Perspectives​​: Professional Partnerships and Accountability: Two Characteristics of Effective Agricultural Educators

 

 

Throughout my years in education I have learned two important lessons.  The first lesson is that one cannot do everything by him or herself, and the second lesson is one must perform the job that he or she is paid to do… or simply stated one must be accountable.  As a young educator 10 years ago, I realized that trying to “save the world” by myself was at the very least a daunting task and that I needed help along the way. 
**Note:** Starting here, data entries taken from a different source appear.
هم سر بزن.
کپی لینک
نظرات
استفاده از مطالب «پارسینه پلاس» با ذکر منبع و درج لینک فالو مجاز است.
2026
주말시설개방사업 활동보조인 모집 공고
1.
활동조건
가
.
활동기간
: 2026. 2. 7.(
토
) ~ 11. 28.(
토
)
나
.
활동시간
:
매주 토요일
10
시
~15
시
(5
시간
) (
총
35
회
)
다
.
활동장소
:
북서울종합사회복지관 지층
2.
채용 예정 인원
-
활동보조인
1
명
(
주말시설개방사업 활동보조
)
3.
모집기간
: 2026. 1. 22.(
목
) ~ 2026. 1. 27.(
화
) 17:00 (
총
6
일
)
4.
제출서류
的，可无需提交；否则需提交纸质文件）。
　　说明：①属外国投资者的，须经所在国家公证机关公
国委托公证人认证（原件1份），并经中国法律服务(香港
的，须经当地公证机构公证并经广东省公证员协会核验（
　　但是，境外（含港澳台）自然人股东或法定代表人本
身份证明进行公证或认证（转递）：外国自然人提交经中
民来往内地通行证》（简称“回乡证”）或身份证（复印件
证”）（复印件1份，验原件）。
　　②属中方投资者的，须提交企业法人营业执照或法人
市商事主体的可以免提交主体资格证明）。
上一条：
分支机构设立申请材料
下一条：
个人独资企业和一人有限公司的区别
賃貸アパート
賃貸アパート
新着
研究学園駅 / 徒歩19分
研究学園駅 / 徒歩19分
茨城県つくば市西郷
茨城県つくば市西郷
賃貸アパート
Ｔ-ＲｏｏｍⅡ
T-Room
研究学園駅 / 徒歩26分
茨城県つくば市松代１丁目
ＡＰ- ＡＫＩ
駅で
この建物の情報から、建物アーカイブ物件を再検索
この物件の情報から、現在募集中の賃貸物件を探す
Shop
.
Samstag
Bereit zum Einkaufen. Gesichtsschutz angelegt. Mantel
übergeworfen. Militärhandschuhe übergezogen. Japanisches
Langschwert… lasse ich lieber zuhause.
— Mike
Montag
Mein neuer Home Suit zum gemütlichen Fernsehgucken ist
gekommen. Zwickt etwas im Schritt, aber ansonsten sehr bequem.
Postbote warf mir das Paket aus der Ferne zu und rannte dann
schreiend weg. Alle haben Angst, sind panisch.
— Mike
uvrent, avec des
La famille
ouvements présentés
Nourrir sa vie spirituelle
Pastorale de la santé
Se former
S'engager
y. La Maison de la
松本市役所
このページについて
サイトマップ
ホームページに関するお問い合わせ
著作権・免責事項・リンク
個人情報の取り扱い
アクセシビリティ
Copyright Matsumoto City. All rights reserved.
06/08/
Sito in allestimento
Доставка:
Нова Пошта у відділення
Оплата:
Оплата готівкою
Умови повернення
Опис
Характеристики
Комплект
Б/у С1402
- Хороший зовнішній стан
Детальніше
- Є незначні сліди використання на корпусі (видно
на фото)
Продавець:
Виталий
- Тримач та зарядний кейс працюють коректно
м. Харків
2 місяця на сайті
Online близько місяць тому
Consequently, while trying to “save the world,” I also realized that I was constantly being evaluated through both formal and informal channels by colleagues, administrators and the community at large.  A teacher education program cannot prepare aspiring teachers for all of the situations that they will encounter as novice teachers; however, I truly believe that a teacher education program has a duty to instill within teachers the knowledge, skills and dispositions needed to foster beneficial professional relationships and accountability.
     

It is through professional partnerships that encourage networks of collegiality and transparent accountability that teachers of all experience levels feel empowered, cooperative and willing to take risk. According to Gonzales (1995) a major source of teacher attrition is the lack of positive interaction and feelings of isolation from colleagues and administrators.  Moreover, according to the Alliance for Excellent Education (2005), 52 percent of teachers who leave the profession indicate a lack of involvement in and influence over school policy as reasons for their attrition.  Given the interdisciplinary nature of the field of agriculture, many opportunities exist for agricultural educators to create cooperative networks among fellow educators.  Collaborative lessons could be performed across subject mater.  For example agriculture educators could collaborate with the school’s history department during African American History Month to educate students about the accomplishments of African Americans to American agriculture.  In doing this, teachers are combining the disciplines of agricultural science in conjunction with a study of culture and historical achievement, thus creating a collegial connection that would not have existed otherwise. Agriculture educators should make it a priority to volunteer on school committees in which policies are made that could ultimately impact their respective programs.  As the old adage goes, “If you are not at the table then you do not eat.”
    

In relation to the concept of teacher accountability, while I agree that teachers should be consistently evaluated in order to ensure that students are being provided with a high- quality education, assessments should be valid with multiple methods utilized depending upon the discipline taught.   Accountability is a concept with a positive sounding name and tremendous surface appeal among policy makers and administrators.  Accountability is a response to the popular perception that the cost of the public education has soared while the quality has plummeted.  Many models of teacher accountability exist such as merit-based pay, behavioral assessment, high-stakes testing and portfolio assessments.  So what does accountability mean for secondary agriculture educators?  With a great majority of agriculture educators in most states on 12-month contracts of employment, coupled with very challenging and complex economic conditions, it is more imperative than ever that agriculture educators are providing students with a dynamic learning experience.   For secondary agricultural education, this translates into agriculture educators that effectively address all three components of the standard agricultural education model equally (classroom/laboratory, FFA, and supervised agricultural experience programs [SAEs]).  Particular emphasis should be given to summer activities in the agriculture educator’s calendar of activities (i.e. SAE activities, FFA Convention, in-service workshops).
  

In order to document program activities and accomplishments, agriculture educators could develop and maintain program websites, in addition to keeping a weekly journal of activities accomplished and a program scrapbook.  Whenever possible, administrators, community stakeholders and other colleagues should be invited to participate in program activities such as being judges for career development events, guest speakers and resource personnel.  By integrating others into the fabric of the program, accountability becomes transparent, thus removing barriers of defensiveness by teachers and isolation, and instead creating environments of collegiality focused upon the ultimate goal of student achievement.
 

As an agriculture educator, collegiality and accountability are imperative to one’s professional longevity.  Having an understanding of these concepts contributes to the professional growth of dynamic agriculture educators who possess the knowledge, skills and dispositions to positively impact the development of intellectual capital within the students they serve.